Sanders released a statement shortly after the polls closed, conceding the state to Clinton. “Let me be clear on one thing tonight. This campaign is just beginning,” Sanders said. “We won a decisive victory in New Hampshire. She won a decisive victory in South Carolina. Now it’s on to Super Tuesday. Our grassroots political revolution is growing state by state, and we won’t stop now.”
In the four days before the South Carolina primary, Clinton visited a historically black university, appeared on stage with a grammy-nominated R&B artist, held a meeting with the mothers of African-Americans who have been killed by police, and had surrogates like Cory Booker and Jim Clyburn out to campaign for her. She was in South Carolina every day since Tuesday, according to her public schedule, and had at least 10 events in the state since Tuesday.
During the same period, Bernie Sanders had just three.
Sanders’ aides have known for months that Clinton had a large advantage in the state, but that didn’t stop the campaign from spending several million dollars in advertising in South Carolina—including on a radio ad with endorser Spike Lee—and sending 200 staff to 11 offices to recruit volunteers and voters.
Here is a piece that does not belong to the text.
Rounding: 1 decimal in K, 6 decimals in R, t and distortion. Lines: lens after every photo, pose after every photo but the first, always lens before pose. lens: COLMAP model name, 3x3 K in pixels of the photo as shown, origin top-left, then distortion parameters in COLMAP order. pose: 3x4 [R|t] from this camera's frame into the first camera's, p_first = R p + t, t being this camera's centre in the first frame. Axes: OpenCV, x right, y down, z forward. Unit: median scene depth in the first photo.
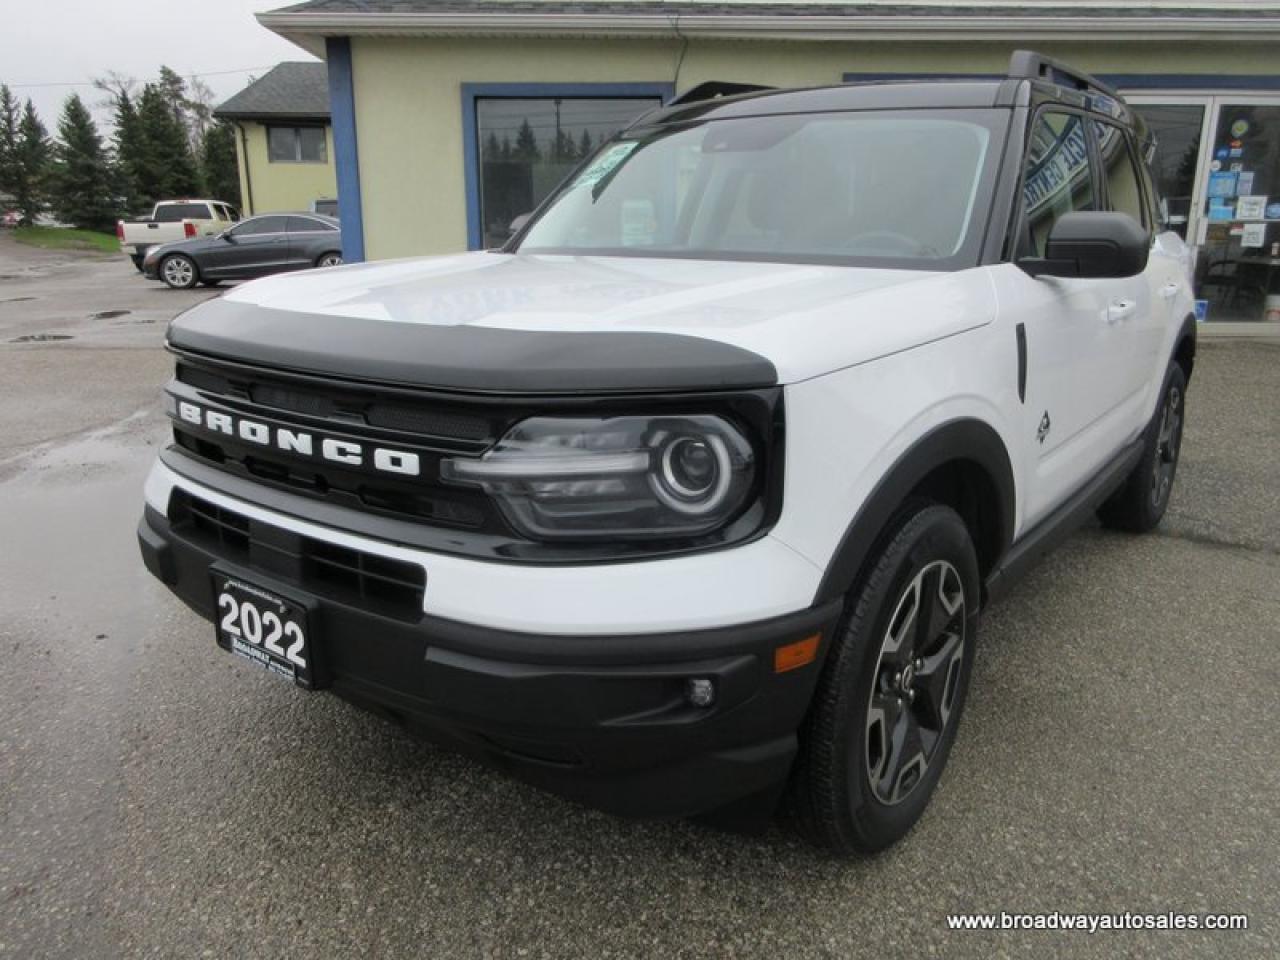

Clinton long had an advantage in the state, not just with African-American voters, but also with South Carolina’s self-identified moderate and conservative Democrats, who made up nearly half of voters in Saturday’s primary, according to early exit polls reported by CNN. That stands in stark contrast to the Iowa electorate, where a poll released before the caucus on Feb. 1 showed that 43% of likely Democrats in the state labeled themselves as “socialist.”
The two Democrats’ schedules reflected their vastly different hopes in the state. Clinton was campaigning for a landslide victory, while Sanders was already looking ahead to Minnesota, Colorado, Illinois and beyond. The calculus for the Vermont senator in South Carolina was daunting. Polls showed him an average of about 25 points behind in the state, and he has not shown an ability to break through with the bulk of black voters there. For Clinton, South Carolina was be a reaffirmation of her ability to attract a key segment of Democratic voters: Black voters accounted for 55% of the electorate when she lost the South Carolina primary to Barack Obama in 2008.
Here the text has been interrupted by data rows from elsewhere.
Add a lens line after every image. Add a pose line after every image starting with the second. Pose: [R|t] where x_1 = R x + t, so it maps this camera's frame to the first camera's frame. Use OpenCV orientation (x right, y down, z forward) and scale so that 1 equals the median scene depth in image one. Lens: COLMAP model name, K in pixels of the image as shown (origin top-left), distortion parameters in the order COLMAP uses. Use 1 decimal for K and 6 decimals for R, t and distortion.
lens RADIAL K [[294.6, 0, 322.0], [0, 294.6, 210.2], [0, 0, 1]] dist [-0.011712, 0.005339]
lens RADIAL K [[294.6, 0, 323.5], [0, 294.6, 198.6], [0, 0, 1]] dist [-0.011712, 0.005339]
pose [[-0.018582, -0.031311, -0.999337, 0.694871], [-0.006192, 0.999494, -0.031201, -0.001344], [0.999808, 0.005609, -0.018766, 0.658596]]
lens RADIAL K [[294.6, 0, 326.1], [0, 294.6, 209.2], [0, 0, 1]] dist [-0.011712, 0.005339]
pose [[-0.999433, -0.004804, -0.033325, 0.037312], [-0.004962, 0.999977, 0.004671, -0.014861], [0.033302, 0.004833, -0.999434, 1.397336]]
And Clinton did what she could to it win decisively. Thursday night found the former Secretary of State on a stage in Charleston, wearing an eggplant-colored pantsuit and dancing to the grammy-nominated R&B singer Charlie Wilson in front of a mostly-black crowd. “That voice. That energy. That intensity,” Clinton said of her musical accompanist. On Friday, she stopped at a café and ran into a bridegroom and customer with his friends and ended up in a photo of the men, who knelt at her feet, as if at a wedding. “I love having men at my feet,” Clinton said.
Sanders’ aides believe his path to the nomination rests on Super Tuesday and afterward, where he hopes to rebuild momentum after losses in Nevada and South Carolina. His aides believe he has a good chance to win at least five states—Vermont, Massachusetts, Colorado, Oklahoma and Minnesota—and earn significant number of delegates in the rest of the 11 states voting on March 1. The 74-year-old democratic socialist has far exceeded expectations in the race so far.
But Clinton’s South Carolina win could vault her through the Super Tuesday southern states with large black populations, like Alabama, Texas and Georgia, and make her difficult to catch in the coming weeks. A series of decisive wins could dampen her opponents’ online fundraising operation if his supporters perceive him losing steam. Federal Election Commission records show that while he is bringing in a record amount in small-dollar donations, he is burning through cash by spending heavily on advertising and building out his campaign infrastructure: He ended January with $14.7 million, less than half Clinton’s war chest.
Before the South Carolina results even came in, Sanders was already on a flight to Minnesota.